▶ _What the task asks_:
Look through the records that follow. Copy every line containing the word "Latina".

----------------

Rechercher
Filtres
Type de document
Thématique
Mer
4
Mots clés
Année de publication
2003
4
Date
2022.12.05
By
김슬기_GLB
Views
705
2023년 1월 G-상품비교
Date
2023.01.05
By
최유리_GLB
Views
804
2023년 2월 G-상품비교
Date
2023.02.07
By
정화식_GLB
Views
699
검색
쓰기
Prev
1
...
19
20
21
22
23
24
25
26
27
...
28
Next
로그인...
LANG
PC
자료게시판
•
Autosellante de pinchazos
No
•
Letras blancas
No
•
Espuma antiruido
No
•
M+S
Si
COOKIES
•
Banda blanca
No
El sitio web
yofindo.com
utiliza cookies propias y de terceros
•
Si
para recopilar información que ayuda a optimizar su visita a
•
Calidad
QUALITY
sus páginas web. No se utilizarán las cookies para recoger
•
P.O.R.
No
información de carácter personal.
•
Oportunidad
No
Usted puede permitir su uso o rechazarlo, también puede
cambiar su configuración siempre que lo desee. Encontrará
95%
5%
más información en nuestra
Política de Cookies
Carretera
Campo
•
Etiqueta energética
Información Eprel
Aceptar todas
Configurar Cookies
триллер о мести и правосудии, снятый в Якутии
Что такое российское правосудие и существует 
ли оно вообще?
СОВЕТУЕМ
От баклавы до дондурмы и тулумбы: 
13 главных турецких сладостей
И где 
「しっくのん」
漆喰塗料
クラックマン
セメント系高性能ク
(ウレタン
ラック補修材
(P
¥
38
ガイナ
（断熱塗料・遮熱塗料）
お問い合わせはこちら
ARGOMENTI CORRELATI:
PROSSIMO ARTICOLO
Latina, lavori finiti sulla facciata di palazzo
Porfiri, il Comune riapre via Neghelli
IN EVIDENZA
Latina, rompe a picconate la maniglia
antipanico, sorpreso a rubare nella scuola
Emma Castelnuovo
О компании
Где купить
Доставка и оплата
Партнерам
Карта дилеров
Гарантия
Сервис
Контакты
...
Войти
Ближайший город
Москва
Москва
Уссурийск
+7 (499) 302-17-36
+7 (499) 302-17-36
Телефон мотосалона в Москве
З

----------------

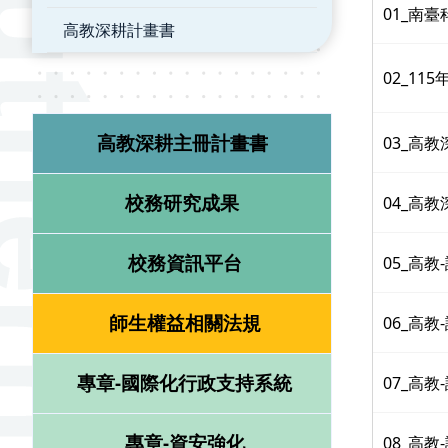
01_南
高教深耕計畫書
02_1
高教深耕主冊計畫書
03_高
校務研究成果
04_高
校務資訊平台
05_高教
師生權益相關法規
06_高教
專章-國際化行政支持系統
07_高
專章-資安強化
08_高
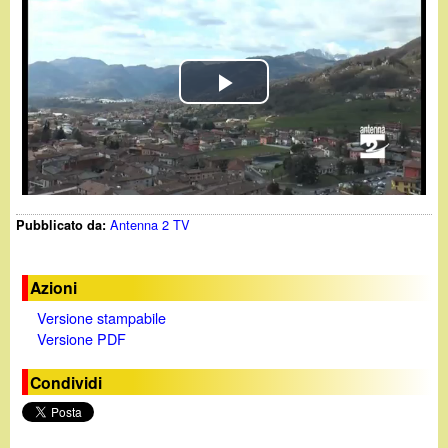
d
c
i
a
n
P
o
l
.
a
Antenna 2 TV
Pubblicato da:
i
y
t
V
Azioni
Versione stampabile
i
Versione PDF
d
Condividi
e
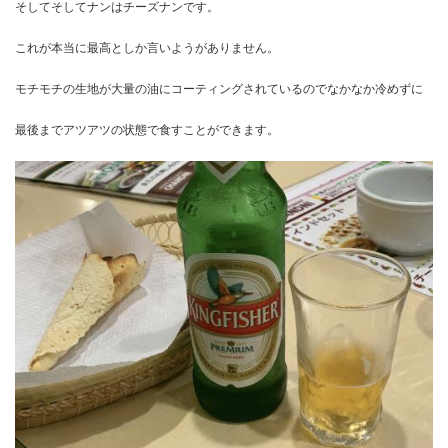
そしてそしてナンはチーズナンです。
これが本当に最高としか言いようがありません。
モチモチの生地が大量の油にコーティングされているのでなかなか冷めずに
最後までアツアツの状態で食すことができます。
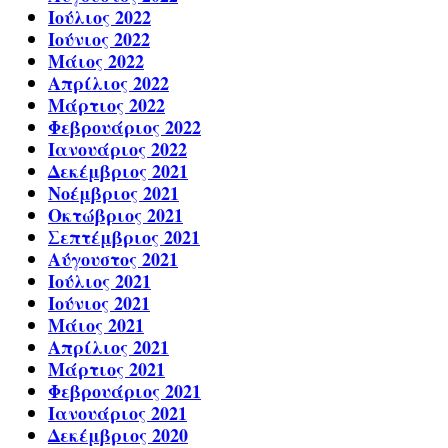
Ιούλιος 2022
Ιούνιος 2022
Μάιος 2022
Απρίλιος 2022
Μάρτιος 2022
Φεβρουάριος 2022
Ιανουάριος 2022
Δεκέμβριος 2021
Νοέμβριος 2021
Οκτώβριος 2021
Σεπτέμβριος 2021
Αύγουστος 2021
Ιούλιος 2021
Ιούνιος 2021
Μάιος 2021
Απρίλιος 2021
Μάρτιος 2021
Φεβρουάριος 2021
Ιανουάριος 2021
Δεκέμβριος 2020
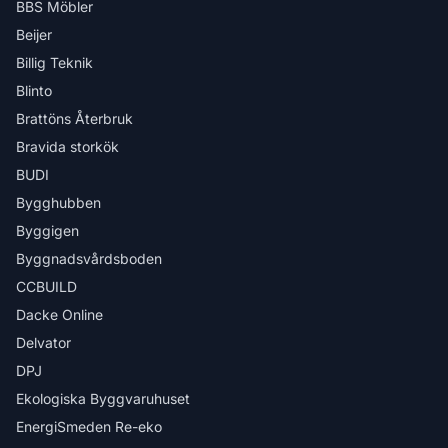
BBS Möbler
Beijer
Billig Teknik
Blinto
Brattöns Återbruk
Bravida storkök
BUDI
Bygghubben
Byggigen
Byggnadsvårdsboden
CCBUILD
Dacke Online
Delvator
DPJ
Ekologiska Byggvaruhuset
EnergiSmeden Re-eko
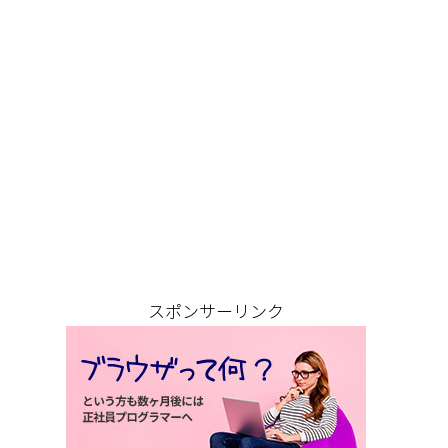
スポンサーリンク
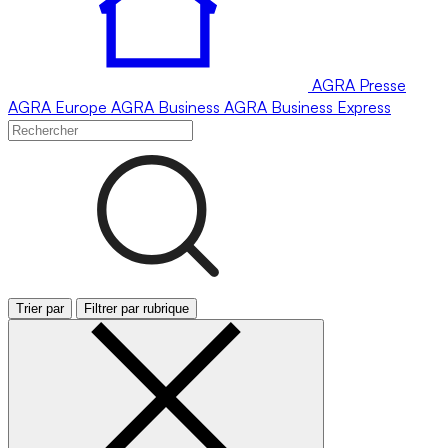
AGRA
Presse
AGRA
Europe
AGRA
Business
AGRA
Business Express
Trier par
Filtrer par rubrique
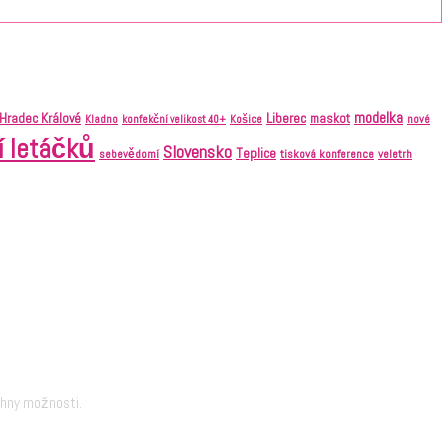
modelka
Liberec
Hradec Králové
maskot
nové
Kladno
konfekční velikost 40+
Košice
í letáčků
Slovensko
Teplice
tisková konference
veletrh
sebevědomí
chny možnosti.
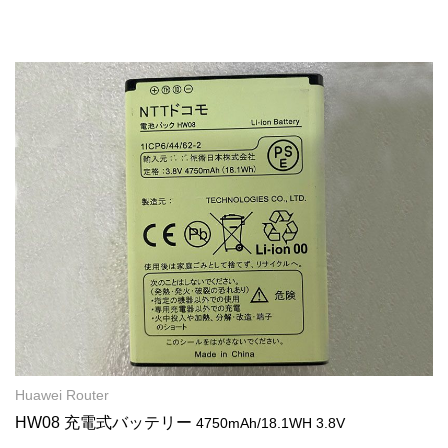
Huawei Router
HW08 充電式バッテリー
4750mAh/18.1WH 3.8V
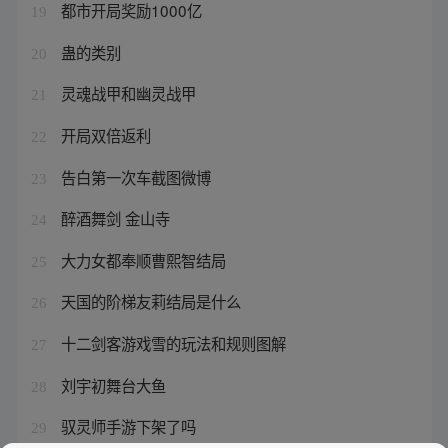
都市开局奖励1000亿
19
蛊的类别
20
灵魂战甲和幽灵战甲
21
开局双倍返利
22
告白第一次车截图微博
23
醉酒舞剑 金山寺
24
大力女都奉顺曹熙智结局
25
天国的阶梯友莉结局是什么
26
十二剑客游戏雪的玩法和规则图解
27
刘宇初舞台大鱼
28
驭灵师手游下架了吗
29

----------------

▶ _Task result_:
Latina, lavori finiti sulla facciata di palazzo
Latina, rompe a picconate la maniglia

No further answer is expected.